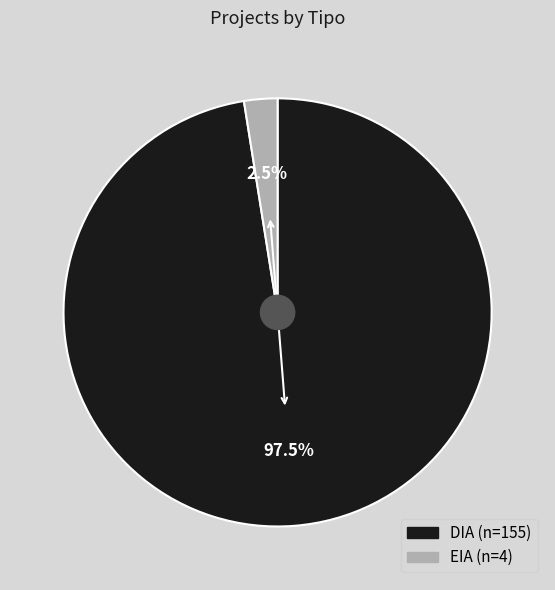

Does EIA represent more than half of the total?

No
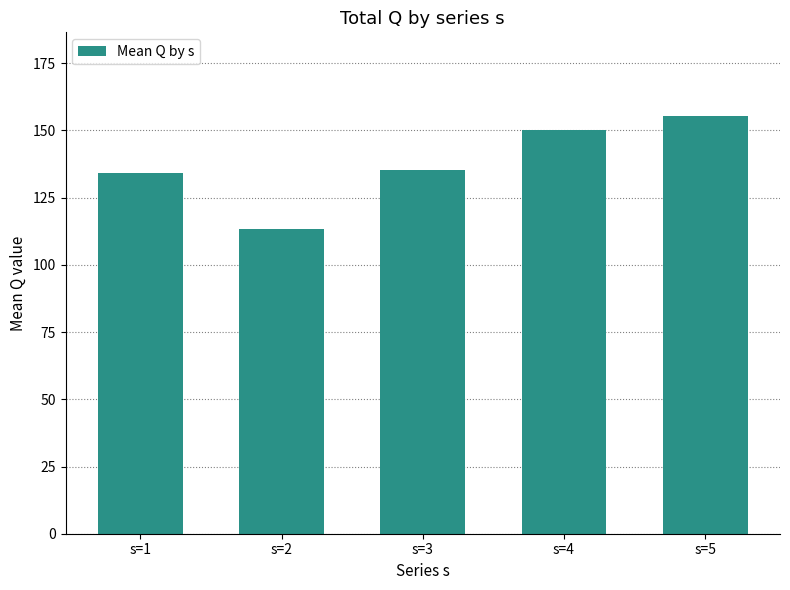

Does the chart contain any negative values?

No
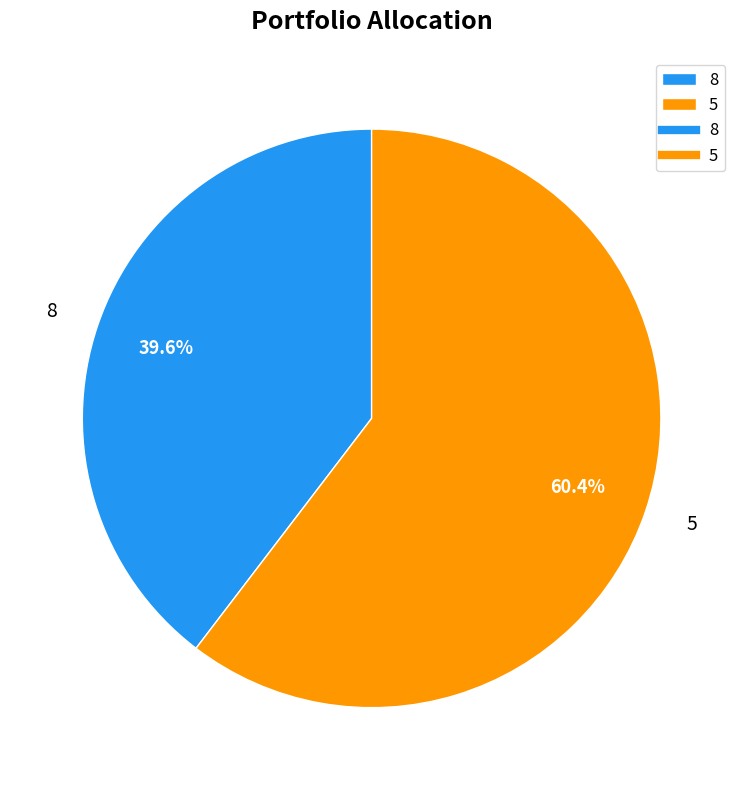

The 5 slice represents 60% of the pie. True or false?

True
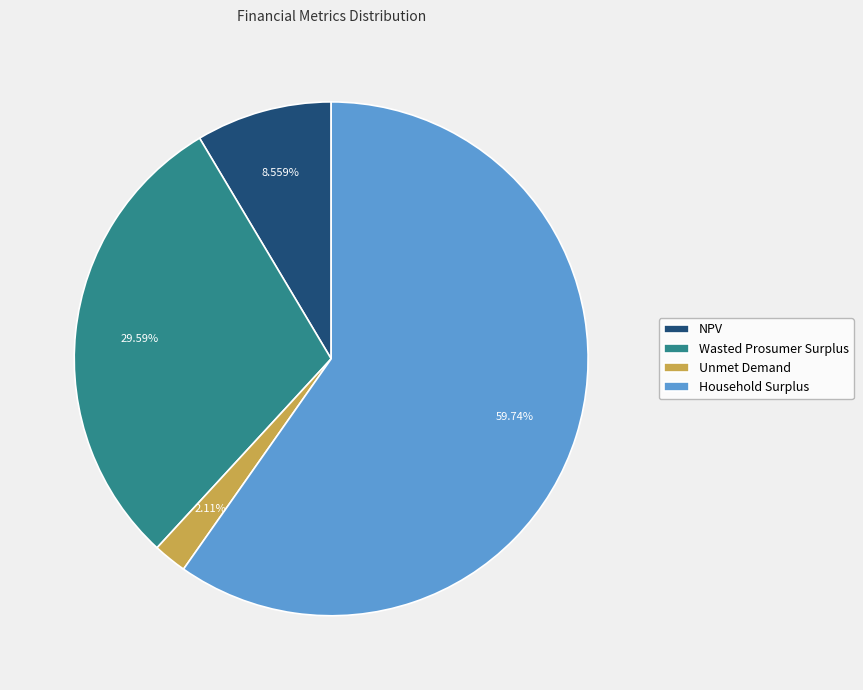

To the nearest percent, what percentage of the pie is Unmet Demand?

2%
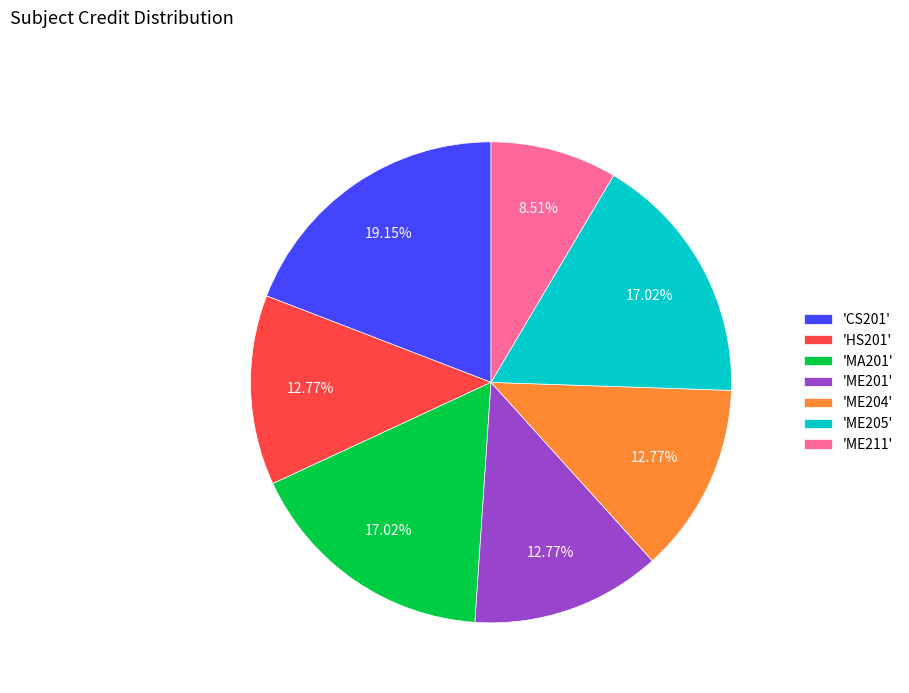

Approximately how many times larger is the value at 'ME205' compared to 'MA201'?

1.0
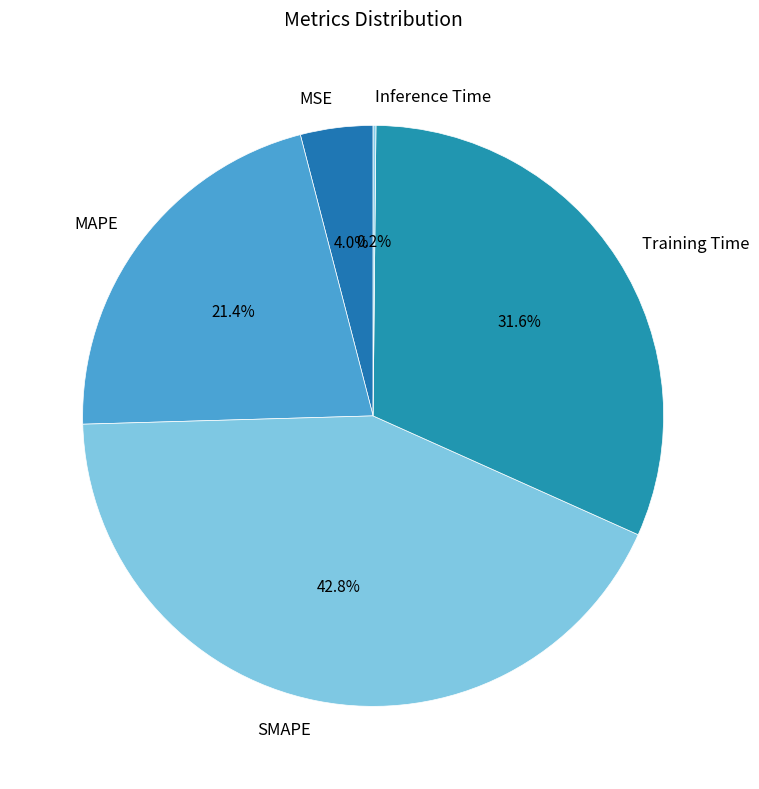

Which has a higher value, Training Time or MSE?

Training Time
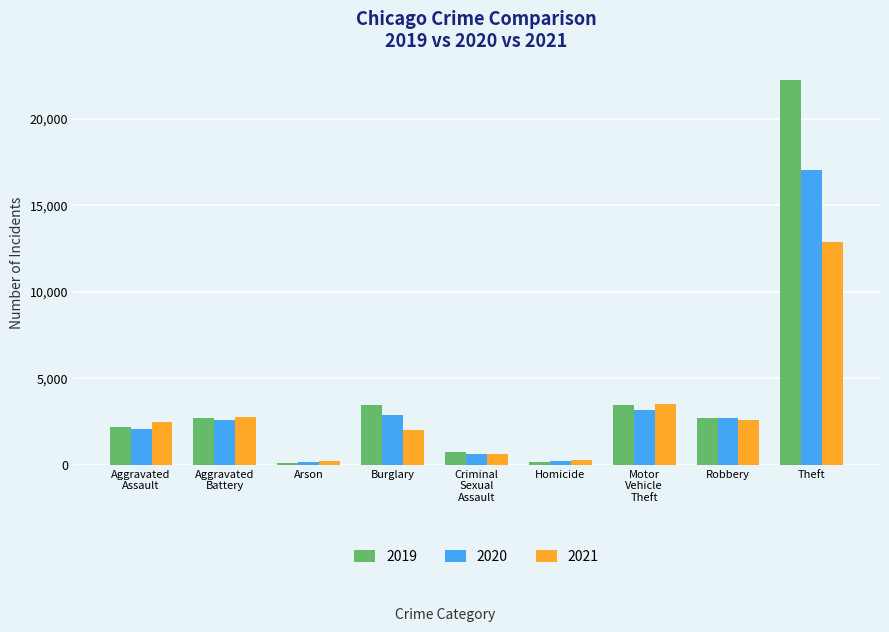

What is the average value of the 2021 series?

3040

BRIEF: Render the data above as a JSON list of strings, one per line, with blank lines omitted. Leave the pictures out.

SOLUTION FOR THIS EXERCISE:
[
  "Does EIA represent more than half of the total?",
  "No",
  "Does the chart contain any negative values?",
  "No",
  "The 5 slice represents 60% of the pie. True or false?",
  "True",
  "To the nearest percent, what percentage of the pie is Unmet Demand?",
  "2%",
  "Approximately how many times larger is the value at 'ME205' compared to 'MA201'?",
  "1.0",
  "Which has a higher value, Training Time or MSE?",
  "Training Time",
  "What is the average value of the 2021 series?",
  "3040"
]